= Tom Minton =

American film producer

Tom Minton is an American animator, producer, writer, and storyboard artist. He created and wrote the "Toby Danger" episode of Freakazoid!, wrote the lyrics to the song "Brainstem" and served as the chief model for the Warner Bros. character the Brain in Pinky and the Brain. He was story editor of Ralph Bakshi's Mighty Mouse: The New Adventures, a 1987 series art-directed by John Kricfalusi.

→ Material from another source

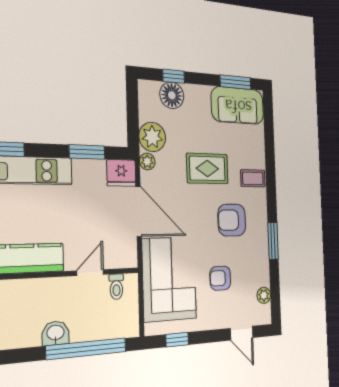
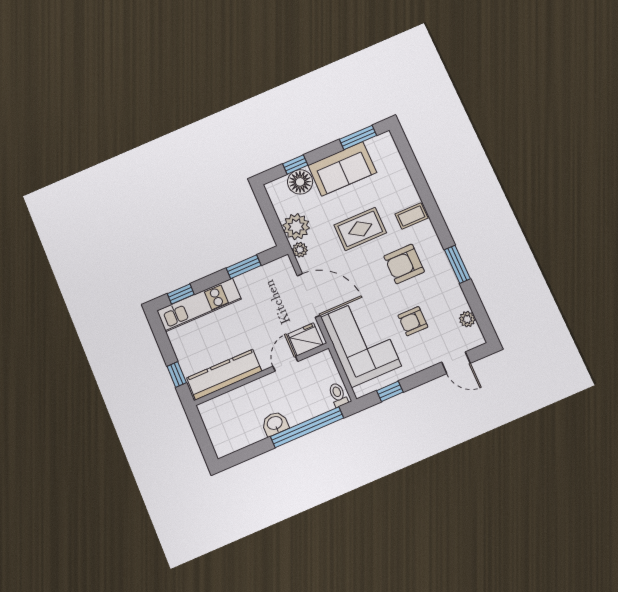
sofa: (238, 106) -> (342, 169), moved
fridge: (121, 173) -> (305, 339), moved, turned 180
toilet: (116, 287) -> (338, 395), moved, turned 180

He was the producer of Tom and Jerry: The Magic Ring (2001) and Baby Looney Tunes' Eggs-traordinary Adventure (2002). He was a writer/producer on Duck Dodgers (2003–2004), producer/story editor on Tom and Jerry Tales (2006) and a producer/story editor/writer of The Sylvester & Tweety Mysteries (1995–1999). He was a co-producer and co-writer of Tweety's High-Flying Adventure (2000). He is a multiple Emmy Award nominee for Disney's Raw Toonage, Tiny Toon Adventures, Animaniacs, The Sylvester & Tweety Mysteries and Baby Looney Tunes. He is a Peabody Award winner as a writer on Animaniacs.
He has written several episodes for the hit Disney Channel animated series Phineas and Ferb and The Hub's Littlest Pet Shop.